◆ **THE PROBLEM**: What you produce should be an exact transcription of the data, minus any pictures.

** Opening EXCERPTED RECORDS block **

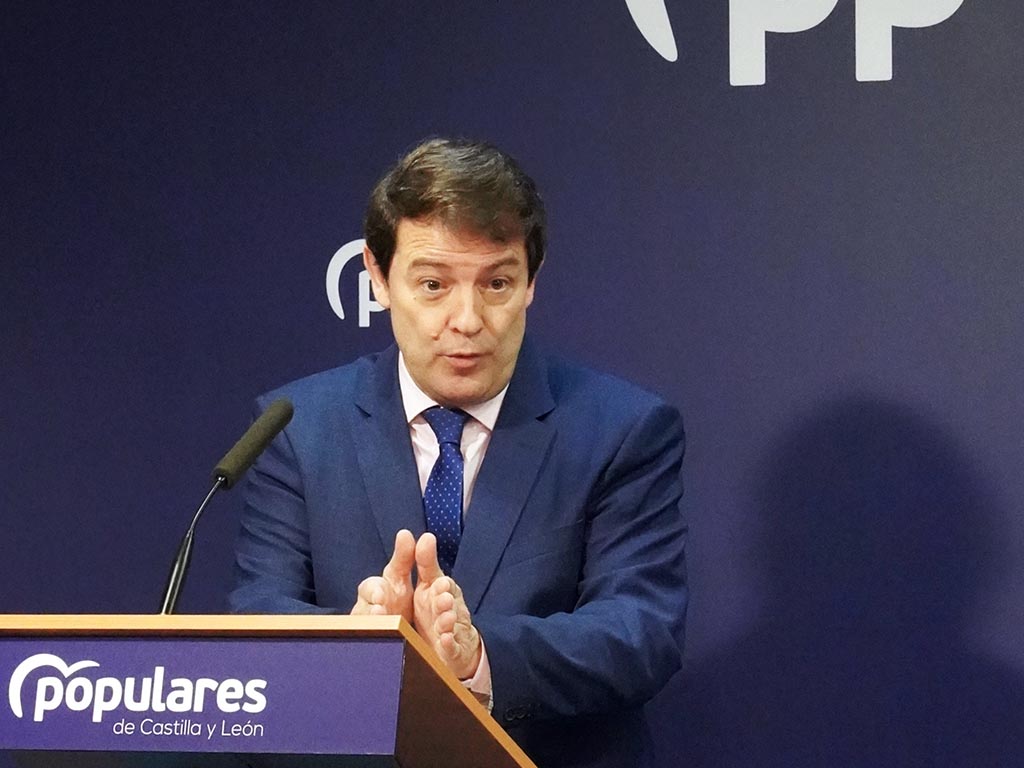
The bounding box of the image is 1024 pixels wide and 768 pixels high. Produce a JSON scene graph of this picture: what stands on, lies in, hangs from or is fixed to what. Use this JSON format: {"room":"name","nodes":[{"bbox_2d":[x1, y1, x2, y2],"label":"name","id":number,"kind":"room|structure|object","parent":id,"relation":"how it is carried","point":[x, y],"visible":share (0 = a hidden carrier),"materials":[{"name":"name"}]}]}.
{"room":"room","nodes":[
{"label":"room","id":0,"kind":"room"},
{"bbox_2d":[0,0,1022,767],"label":"backdrop wall","id":1,"kind":"structure","parent":0,"point":[361,188],"materials":[{"name":"blue"}]},
{"bbox_2d":[324,238,386,325],"label":"logo","id":2,"kind":"object","parent":1,"relation":"attached to","point":[342,317],"visible":0.36,"materials":[{"name":"white"}]},
{"bbox_2d":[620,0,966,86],"label":"wall logo","id":3,"kind":"object","parent":1,"relation":"attached to","point":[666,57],"visible":0.97,"materials":[{"name":"white"}]},
{"label":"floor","id":4,"kind":"structure","parent":0,"visible":0},
{"bbox_2d":[0,614,537,767],"label":"lectern","id":5,"kind":"object","parent":4,"relation":"on","point":[405,728],"visible":0.96,"materials":[{"name":"brown wood"}]},
{"bbox_2d":[1,632,400,759],"label":"sign panel","id":6,"kind":"object","parent":5,"relation":"attached to","point":[7,648],"visible":0.97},
{"bbox_2d":[157,395,295,616],"label":"microphone","id":7,"kind":"object","parent":5,"relation":"on","point":[285,416],"visible":0.81,"materials":[{"name":"black metal"}]},
{"bbox_2d":[225,138,692,767],"label":"man","id":8,"kind":"object","parent":4,"relation":"on","point":[427,373],"visible":0.89}
]}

** Closing EXCERPTED RECORDS block **

◆ **ANSWER TO THIS TASK**:
The bounding box of the image is 1024 pixels wide and 768 pixels high. Produce a JSON scene graph of this picture: what stands on, lies in, hangs from or is fixed to what. Use this JSON format: {"room":"name","nodes":[{"bbox_2d":[x1, y1, x2, y2],"label":"name","id":number,"kind":"room|structure|object","parent":id,"relation":"how it is carried","point":[x, y],"visible":share (0 = a hidden carrier),"materials":[{"name":"name"}]}]}.
{"room":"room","nodes":[
{"label":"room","id":0,"kind":"room"},
{"bbox_2d":[0,0,1022,767],"label":"backdrop wall","id":1,"kind":"structure","parent":0,"point":[361,188],"materials":[{"name":"blue"}]},
{"bbox_2d":[324,238,386,325],"label":"logo","id":2,"kind":"object","parent":1,"relation":"attached to","point":[342,317],"visible":0.36,"materials":[{"name":"white"}]},
{"bbox_2d":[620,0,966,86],"label":"wall logo","id":3,"kind":"object","parent":1,"relation":"attached to","point":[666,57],"visible":0.97,"materials":[{"name":"white"}]},
{"label":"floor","id":4,"kind":"structure","parent":0,"visible":0},
{"bbox_2d":[0,614,537,767],"label":"lectern","id":5,"kind":"object","parent":4,"relation":"on","point":[405,728],"visible":0.96,"materials":[{"name":"brown wood"}]},
{"bbox_2d":[1,632,400,759],"label":"sign panel","id":6,"kind":"object","parent":5,"relation":"attached to","point":[7,648],"visible":0.97},
{"bbox_2d":[157,395,295,616],"label":"microphone","id":7,"kind":"object","parent":5,"relation":"on","point":[285,416],"visible":0.81,"materials":[{"name":"black metal"}]},
{"bbox_2d":[225,138,692,767],"label":"man","id":8,"kind":"object","parent":4,"relation":"on","point":[427,373],"visible":0.89}
]}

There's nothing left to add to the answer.